As opposed to England, who had 20-plus players missing in Argentina, Scotland only got two players selected in the Lions - fullback Stuart Hogg and wing Tommy Seymour.
It was controversial and a third - halfback Greig Laidlaw - was added when Ben Youngs withdrew.
That has left the core of the Scotland team together who beat Ireland (11 Lions) Wales (12 Lions) in an impressive Six Nations.
The Scotland team is currently ranked fifth in the world.
It can be easy sometimes to not keep sharp eyes on European rugby but Australia, of all nations, shouldn't need any reminders of how tough it is to beat Scotland.
The last time they played on Aussie soil it was THAT night in Newcastle in 2012, when cyclonic-weather and a three-day preparation was the perfect conditions for an ambush. Scotland won 9-6.
That came after Scotland turned the Wallabies over at home in 2009, too.
Since then it's been 3-0 for Australia but here are the Wallabies' victory margins: six points, one point, one point.
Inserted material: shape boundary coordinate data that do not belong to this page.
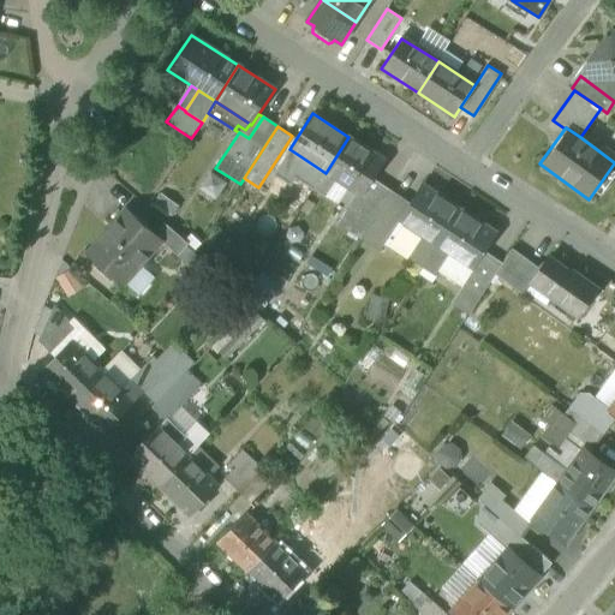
[(384,161),(348,137),(326,173),(315,190),(338,204),(336,207),(341,209),(342,208),(346,210),(357,193),(362,196),(371,180),(384,161)]
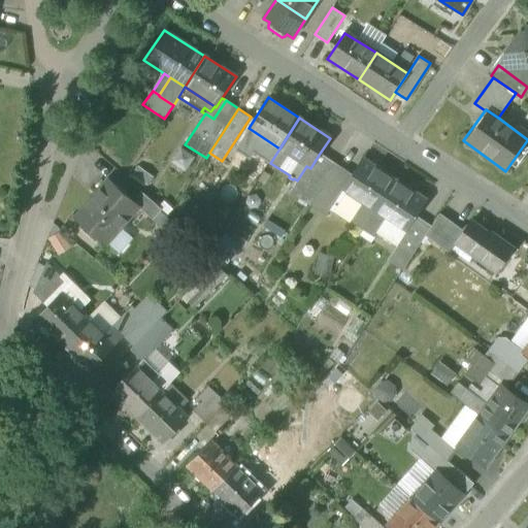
[(270,163),(279,149),(249,128),(234,150),(251,160),(254,154),(269,164),(270,163)]
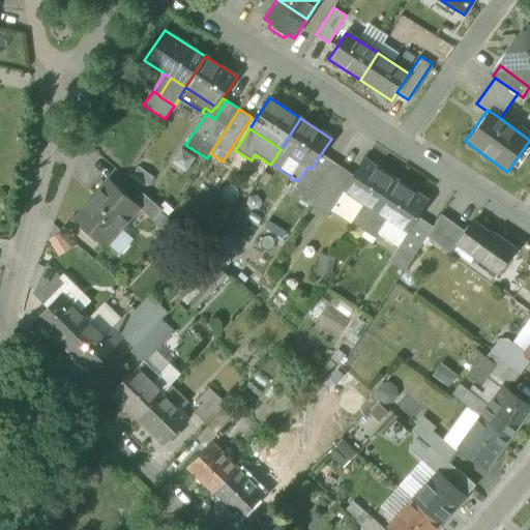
[(291,194),(311,206),(336,166),(320,155),(312,169),(307,167),(298,181),(291,194)]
The middle one was the World Cup quarter-final in 2015 when a very fortunate referee decision stopped those Aussies in attendance from packing their bags for a flight home.
What makes Scotland even more dangerous is they have, in recent years, shed their dour reputation and re-built themselves into an attack-minded outfit.
When Kiwi Vern Cotter took over as head coach in June 2014, the Scots had scored an average of 1.5 tries per Test for the past decade. They'd won 37% of Tests.
When Cotter passed the baton to Gregor Townsend at the end of the Six Nations, Scotland had upped their attack to 2.5 tries a game and their win percentage to 53%.
They scored 14 tries in the Six Nations.
Gone is the kick-and-hope Scotland, whose outside backs looked confused when they got the ball.
In came livewire Finn Russell at no.10, whose millennial audacity facilitated a genuine running game.
The hard-working Scotland forwards have also proved comfortable playing at a higher pace.
Townsend, for his part, was an attacking playmaker and coaches the same way.
The fact only two Scots were picked for the Lions is a bit of a joke really, and make no mistake, a victory over Australia in Sydney would be a perfect place to shove the injustice down Warren Gatland's throat.
Or that'd be in a few people's mind, anyway.
Townsend's first Test as coach saw the Scots cruise to a win over Italy in Singapore on Saturday night.
It had good pace, good continuity and a Russell flick pass try that exemplifies the new Scotland.
The strength in contact of Scotland is also something the Wallabies have to adjust to quickly. Fiji were frenetic in Melbourne and though Australia scrambled well in defence, they didn't assert dominance in the collisions.
"Obviously, there were some tired bodies - players that haven't played for a few months were pretty tired but they stuck in," Townsend said.
"This will be of huge benefit as we look to Australia and then Fiji.
"We watched Australia play and they were outstanding.
"They're a quality side - World Cup finalists. They've always been floating around the top two, three, four in the world and they play really good, attacking rugby but they've also got an outstanding defence.
"It's a brilliant game for us to play in but we know we have to play close to our best to win that one."